Set down exactly each line of the entries below, beginning at the one that contains "28: (821, 260)" and ending at the last, and no others.

Records from a data collection

[Start of section]

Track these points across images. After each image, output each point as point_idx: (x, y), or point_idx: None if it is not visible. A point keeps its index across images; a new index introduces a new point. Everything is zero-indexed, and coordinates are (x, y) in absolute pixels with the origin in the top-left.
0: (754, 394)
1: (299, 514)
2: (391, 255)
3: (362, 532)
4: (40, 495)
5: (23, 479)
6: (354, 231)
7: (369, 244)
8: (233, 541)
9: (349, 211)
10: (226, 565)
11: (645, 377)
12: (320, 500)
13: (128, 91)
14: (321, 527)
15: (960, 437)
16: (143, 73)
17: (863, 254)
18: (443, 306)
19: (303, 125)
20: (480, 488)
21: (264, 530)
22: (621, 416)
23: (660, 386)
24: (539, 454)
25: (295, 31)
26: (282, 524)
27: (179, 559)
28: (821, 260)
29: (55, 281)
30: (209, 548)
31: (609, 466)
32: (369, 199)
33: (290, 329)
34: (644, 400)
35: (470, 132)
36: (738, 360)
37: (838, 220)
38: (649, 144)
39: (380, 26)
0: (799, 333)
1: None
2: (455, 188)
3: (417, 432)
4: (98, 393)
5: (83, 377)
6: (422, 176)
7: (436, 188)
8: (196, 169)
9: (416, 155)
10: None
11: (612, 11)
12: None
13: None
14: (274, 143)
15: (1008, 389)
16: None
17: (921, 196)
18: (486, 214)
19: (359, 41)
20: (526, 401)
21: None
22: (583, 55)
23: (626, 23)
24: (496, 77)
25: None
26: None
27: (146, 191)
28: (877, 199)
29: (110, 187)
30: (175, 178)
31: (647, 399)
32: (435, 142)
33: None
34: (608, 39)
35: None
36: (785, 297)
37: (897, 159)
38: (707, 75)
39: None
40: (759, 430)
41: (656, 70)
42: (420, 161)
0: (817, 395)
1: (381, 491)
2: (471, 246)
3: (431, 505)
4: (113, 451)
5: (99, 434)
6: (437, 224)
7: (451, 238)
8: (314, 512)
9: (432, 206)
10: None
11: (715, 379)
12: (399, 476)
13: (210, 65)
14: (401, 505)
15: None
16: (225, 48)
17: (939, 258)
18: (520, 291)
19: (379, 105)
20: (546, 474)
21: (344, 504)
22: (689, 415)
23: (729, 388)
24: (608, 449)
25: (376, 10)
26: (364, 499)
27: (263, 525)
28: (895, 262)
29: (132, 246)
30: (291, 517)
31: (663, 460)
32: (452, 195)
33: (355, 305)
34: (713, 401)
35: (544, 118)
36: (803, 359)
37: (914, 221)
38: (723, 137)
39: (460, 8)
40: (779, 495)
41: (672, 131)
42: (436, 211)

[End of section]

» SOLUTION:
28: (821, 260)
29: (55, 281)
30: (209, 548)
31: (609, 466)
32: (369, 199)
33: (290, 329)
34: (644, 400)
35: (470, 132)
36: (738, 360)
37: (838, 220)
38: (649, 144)
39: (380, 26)
0: (799, 333)
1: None
2: (455, 188)
3: (417, 432)
4: (98, 393)
5: (83, 377)
6: (422, 176)
7: (436, 188)
8: (196, 169)
9: (416, 155)
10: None
11: (612, 11)
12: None
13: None
14: (274, 143)
15: (1008, 389)
16: None
17: (921, 196)
18: (486, 214)
19: (359, 41)
20: (526, 401)
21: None
22: (583, 55)
23: (626, 23)
24: (496, 77)
25: None
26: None
27: (146, 191)
28: (877, 199)
29: (110, 187)
30: (175, 178)
31: (647, 399)
32: (435, 142)
33: None
34: (608, 39)
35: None
36: (785, 297)
37: (897, 159)
38: (707, 75)
39: None
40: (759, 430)
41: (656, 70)
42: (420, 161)
0: (817, 395)
1: (381, 491)
2: (471, 246)
3: (431, 505)
4: (113, 451)
5: (99, 434)
6: (437, 224)
7: (451, 238)
8: (314, 512)
9: (432, 206)
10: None
11: (715, 379)
12: (399, 476)
13: (210, 65)
14: (401, 505)
15: None
16: (225, 48)
17: (939, 258)
18: (520, 291)
19: (379, 105)
20: (546, 474)
21: (344, 504)
22: (689, 415)
23: (729, 388)
24: (608, 449)
25: (376, 10)
26: (364, 499)
27: (263, 525)
28: (895, 262)
29: (132, 246)
30: (291, 517)
31: (663, 460)
32: (452, 195)
33: (355, 305)
34: (713, 401)
35: (544, 118)
36: (803, 359)
37: (914, 221)
38: (723, 137)
39: (460, 8)
40: (779, 495)
41: (672, 131)
42: (436, 211)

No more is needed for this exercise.